Bien conscients que le contrat actuel (250 Millions/an pour 80% des matchs) était une formidable opportunité saisie en 2021 pour booster la communication du géant de l’e-commerce, les dirigeants se posent clairement la question de la valeur du produit d’appel Ligue 1 pour attirer de nouveaux clients à son programme de livraison Prime. "Ce sera impossible d’avoir autant et aussi bien pour ce prix-là" juge une source proche du dossier. "En plus, la Ligue 1 n’est pas stratégique pour eux. On n’a pas l’impression qu’ils soient très motivés. Il ne se plieront pas en quatre pour garder la Ligue 1." Extrêmement discret, Amazon n’a d’ailleurs jamais communiqué le nombre d’abonnés à son Pass Ligue 1 ni ses audiences. Une grande part de mystère entoure donc toujours sa stratégie.

Canal en observateur du marché, limité financièrement?

C’est l’acteur historique qui a mis le feu trois semaines avant la réception des dossiers de l’appel d’offres. Dans un courrier envoyé le 25 septembre à Vincent Labrune, le PDG de Canal Maxime Saada accuse la Ligue de manquer de respect à la chaine cryptée et lui annonce donc qu’elle ne participerait pas à son appel à candidatures. Canal a usé de sa position centrale et historique sur le marché des droits pour influencer les autres acteurs en les incitant à ne pas miser d’argent sur les lots de la Ligue et a tiré le marché vers le bas.

Depuis cet épisode, la plupart des salariés montre une grande confiance en leur patron Maxime Saada, qui se retrouve, selon eux, en position de force.
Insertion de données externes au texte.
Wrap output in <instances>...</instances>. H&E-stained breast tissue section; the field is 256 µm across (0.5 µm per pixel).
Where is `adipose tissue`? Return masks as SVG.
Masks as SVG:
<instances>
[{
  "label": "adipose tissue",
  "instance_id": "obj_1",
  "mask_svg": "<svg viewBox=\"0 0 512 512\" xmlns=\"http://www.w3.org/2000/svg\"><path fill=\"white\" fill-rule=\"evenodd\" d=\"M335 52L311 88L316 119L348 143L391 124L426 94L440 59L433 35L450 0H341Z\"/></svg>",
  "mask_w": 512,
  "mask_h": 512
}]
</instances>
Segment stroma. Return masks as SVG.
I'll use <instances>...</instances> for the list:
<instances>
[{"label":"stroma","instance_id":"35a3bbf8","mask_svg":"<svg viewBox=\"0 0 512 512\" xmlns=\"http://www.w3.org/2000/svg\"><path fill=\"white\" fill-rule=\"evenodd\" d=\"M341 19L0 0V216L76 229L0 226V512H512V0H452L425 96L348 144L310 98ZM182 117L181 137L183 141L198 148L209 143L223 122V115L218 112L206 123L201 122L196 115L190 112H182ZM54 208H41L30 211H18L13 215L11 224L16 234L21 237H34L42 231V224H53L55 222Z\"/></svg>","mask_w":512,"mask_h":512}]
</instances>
Canal se positionne pour l’instant en retrait, en observateur du marché, en espérant que les négociations trainent dans le temps pour accentuer la pression sur la LFP. La stratégie de Canal devrait s’articuler autour des partenariats de distribution qu’elle a notamment conclu avec DAZN et BeIn Sports. "Car financièrement, Canal n’a pas beaucoup de marge de manœuvre", explique une autre source. "La saison prochaine les droits des Coupes d’Europe vont lui couter 480 millions d’euros par an. C’est énorme. Pas sûr qu’ils pourront mettre beaucoup sur la Ligue 1, indépendamment des prix du marché. Leur levier, ce seront donc les partenariats de distribution et les possibilités de sous-licence." Si un acteur comme DAZN venait à récupérer un droit de Ligue 1 qui intéresse Canal comme le match du dimanche soir, la chaine cryptée pourrait lui proposer par exemple un échange avec une partie de la Coupe d’Europe.

La LFP laisse pour le moment retomber la pression de l’appel d’offres infructueux. Elle ne se montre pas pressée par un timing précis puisqu’elle dispose théoriquement de plusieurs mois pour aboutir à un accord global (avant le début du prochain championnat l’été prochain). La plupart des candidats est d’ailleurs déjà revenue vers elle dès le mardi 17 octobre quelques heures seulement après l’échec de l’appel d’offres. Preuve de leur volonté de rentrer rapidement maintenant dans le cœur des négociations.